Members of the plant kingdom develop from embryos - multicellular structures enclosed in maternal tissue. Because all plants form embryos, they are all multicellular. Furthermore, because embryos are the products of the sexual fusion of cells, all plants potentially (although not always in reality) have a sexual stage in their life cycle. In the sexual stage, the male cell (sperm nucleus, haploid) fertilizes the female (egg or embryo sac nucleus, haploid). Many plants grow and reproduce in ways that bypass the two-parent sexual fusion - all must have evolved from ancestors that formed embryos by sexual cell fusion. One example of asexual reproduction is the strawberry plant; plantlets form on extensions called runners extending from the parent plant. A second example is the asexual reproduction of little green balls of cells called gemmae (Latin, "gems" or "buds") by a parent moss or liverwort plant. Evolution of the embryo, protected by maternal tissue from drying and other environmental hazards, was a major factor in the spread of plants from oceans to dry land. Development in green algal (chlorophyte) ancestors of intimate symbioses with fungi may have been another factor in transitions from aquatic to terrestrial life, facilitating uptake of minerals and water by the plant. All plants are composed of eukaryotic cells, many having green plastids. We distinguish plants from all other organisms by their life cycles rather than by their capacity for photosynthesis because some plants (beech drops, Epifagus, for example) are entirely without photosynthesis throughout their lives. Photosynthesis by plants requires enzymes within membrane-bounded plastids. All plants that photosynthesize produce oxygen. (In comparison, in photosynthetic prokaryote species, enzymes are bound as chromatophores to cell membranes, not packaged separately. Prokaryote patterns of anaerobic and aerobic photosynthesis include formation of end products such as sulfur, sulfate, and oxygen.)

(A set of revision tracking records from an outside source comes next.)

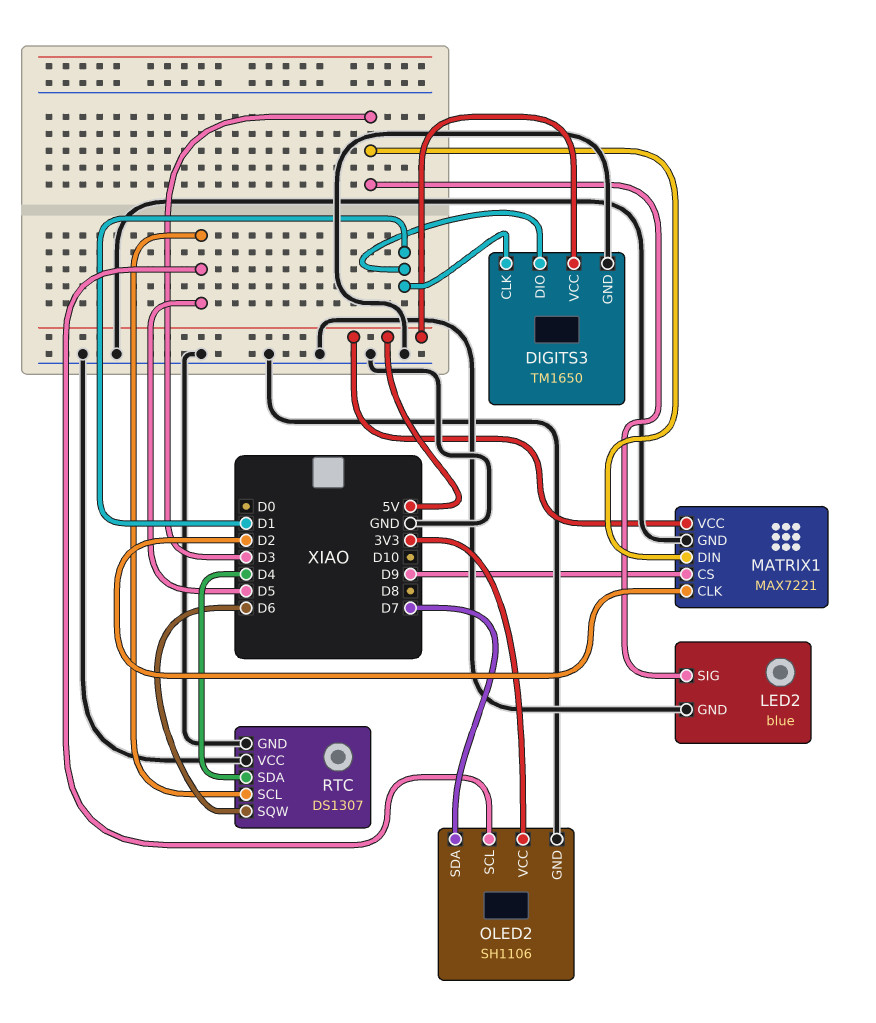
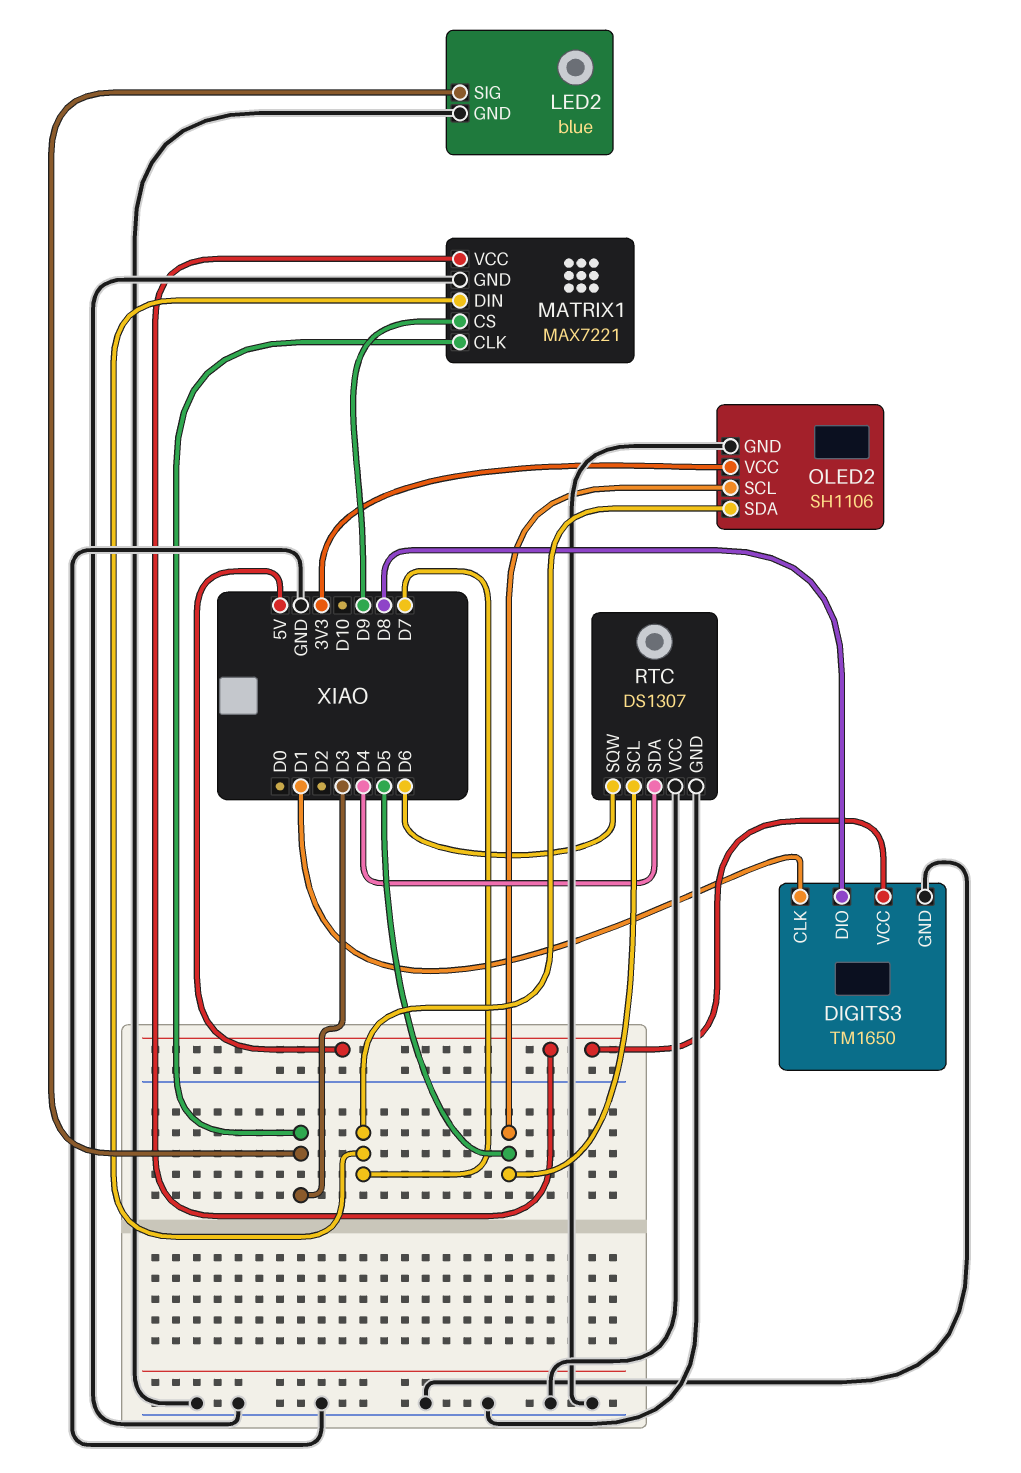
DIGITS3 pin DIO: D1 -> D8
MATRIX1 pin CLK: D2 -> D3
MATRIX1 pin DIN: D3 -> D7

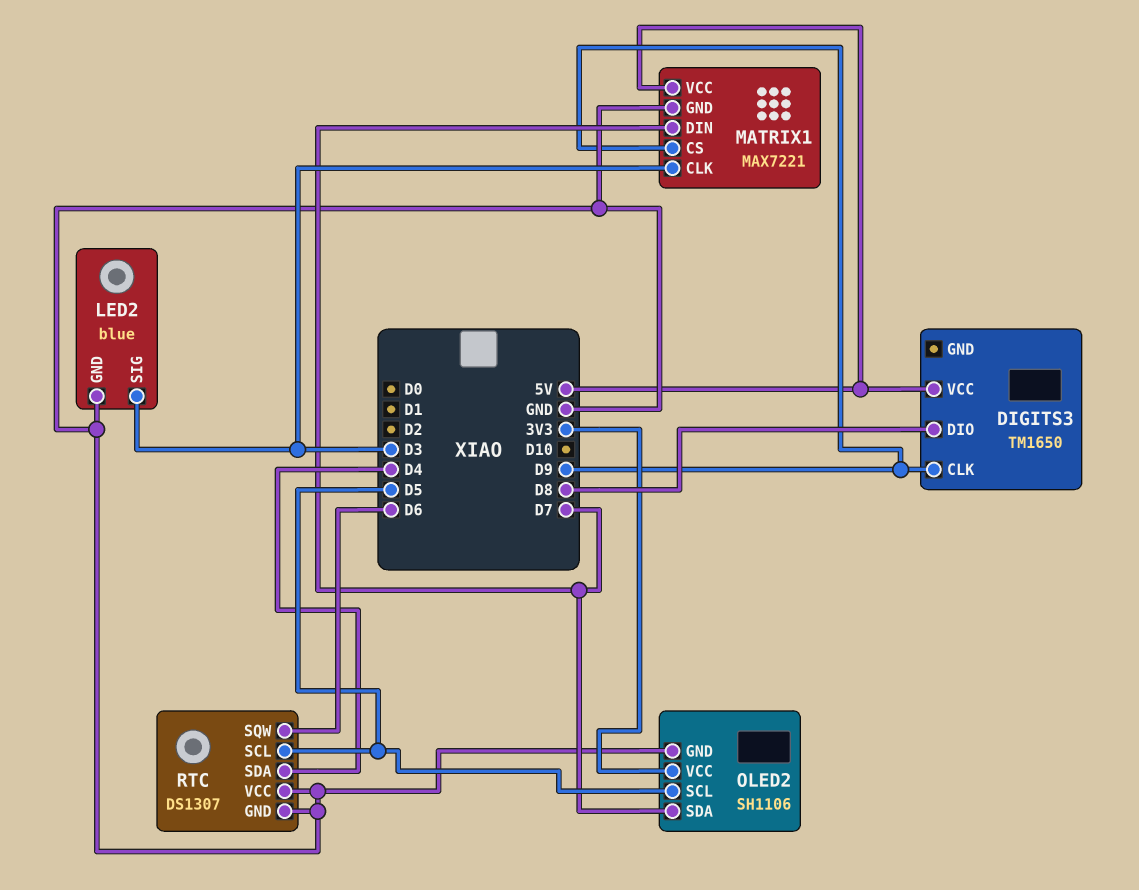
DIGITS3 pin CLK: D1 -> D9
DIGITS3 pin GND: GND -> none

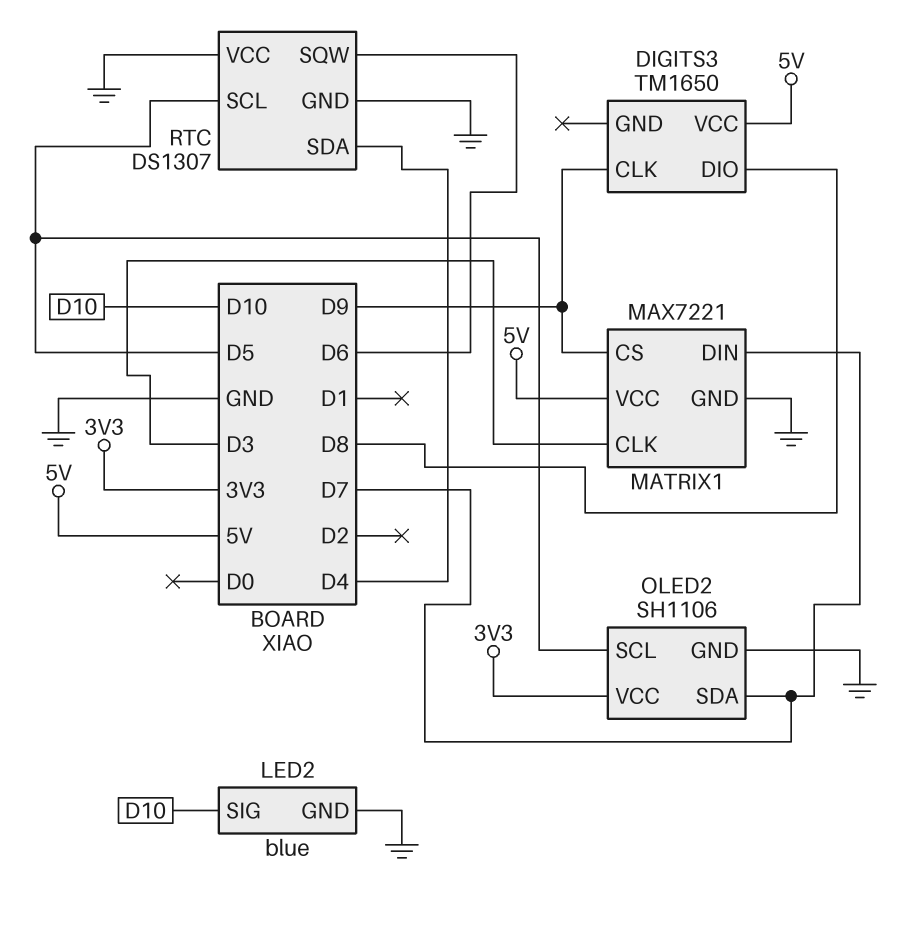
LED2 pin SIG: D3 -> D10

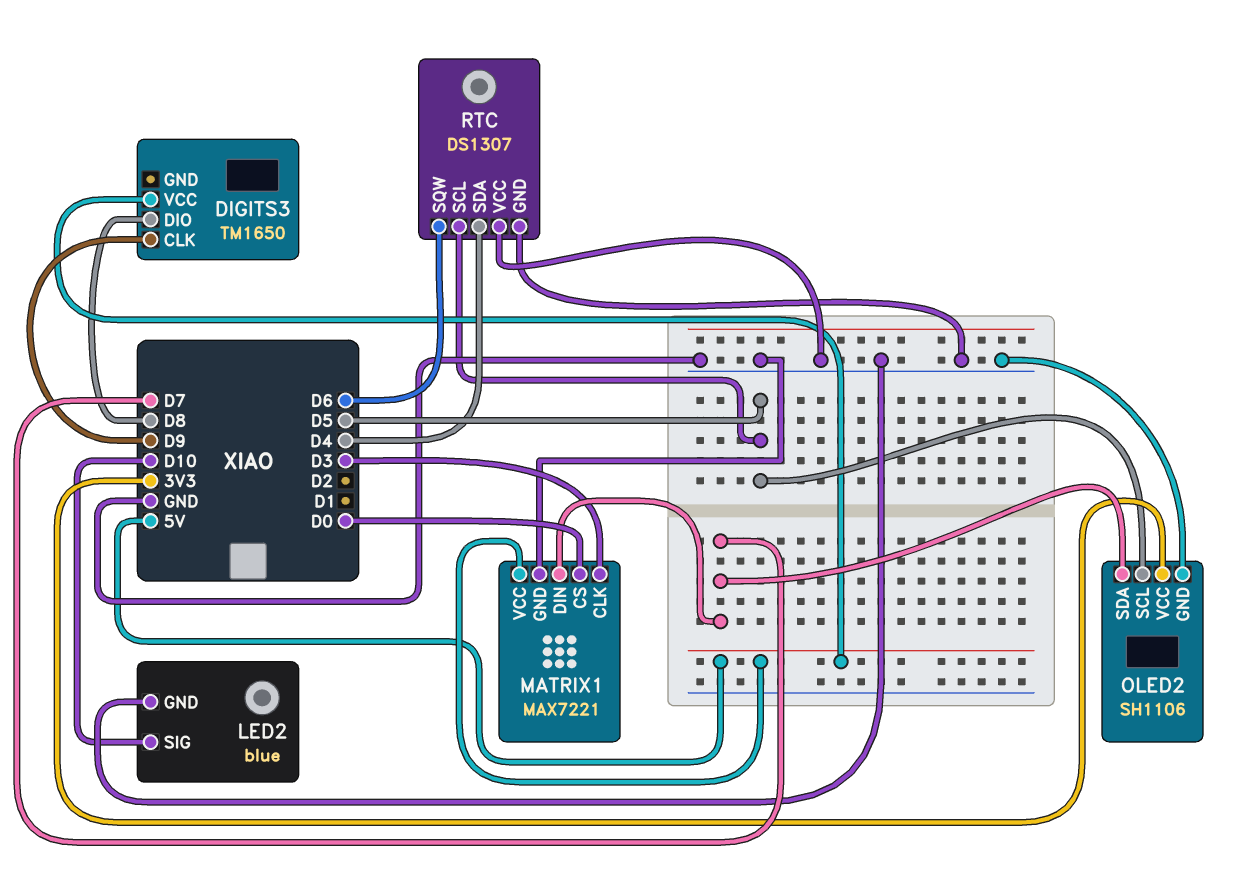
MATRIX1 pin CS: D9 -> D0

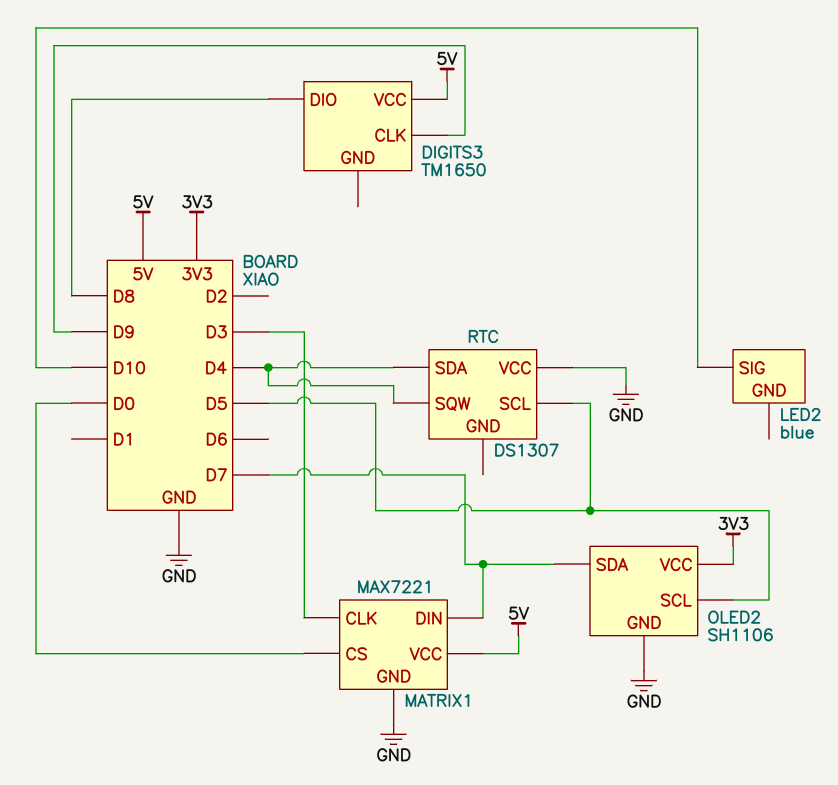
LED2 pin GND: GND -> none
RTC pin GND: GND -> none
RTC pin SQW: D6 -> D4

Plants are adapted primarily for life on land, although many dwell in water during part of their life history. Plants are the organisms most responsible on land and in shallow marine environments for transforming solar energy, water, and carbon dioxide into photosynthate: food, fiber, coal, oil, wood, and other forms of stored energy. (In the open ocean, the plankton protoctists are the primary producers.) Houseplants, trees, and crop plants are members of the plant kingdom. Although most plants are multicellular, green, photosynthesizing organisms, a few genera such as dodder (Cuscuta) and Indian pipe (Monotropa) lost green pigment in the course of evolution and became parasitic. Many photosynthetic organisms that were once classified as members of the plant kingdom on the basis of color and sedentary habit are no longer considered plants, because they lack embryos and other minimal criteria for plant classification. Cyanobacteria (blue-green bacteria, Phylum Cyanobacteria), green algae (Phylum Chlorophyta), all other algae (for example, Phyla Chrysomonada through Phaeophyta, Rhodophyta, and Gamophyta), and lichens (Phylum Ascomycota; fungi with bacteria or protoctist symbionts) are now placed with their relatives in the bacteria, protoctista, or fungi kingdom. Photosynthesis by plants sustains the rest of the biota not only by converting solar energy into food, but also by absorbing carbon dioxide and producing oxygen.

Some half million species of plants have been described. Because new species are found each year, especially in the tropics, probably another half million plants await discovery. Furthermore, this estimate is probably low; many plants resemble each other in form and will be distinguishable as separate species only by chemical analysis.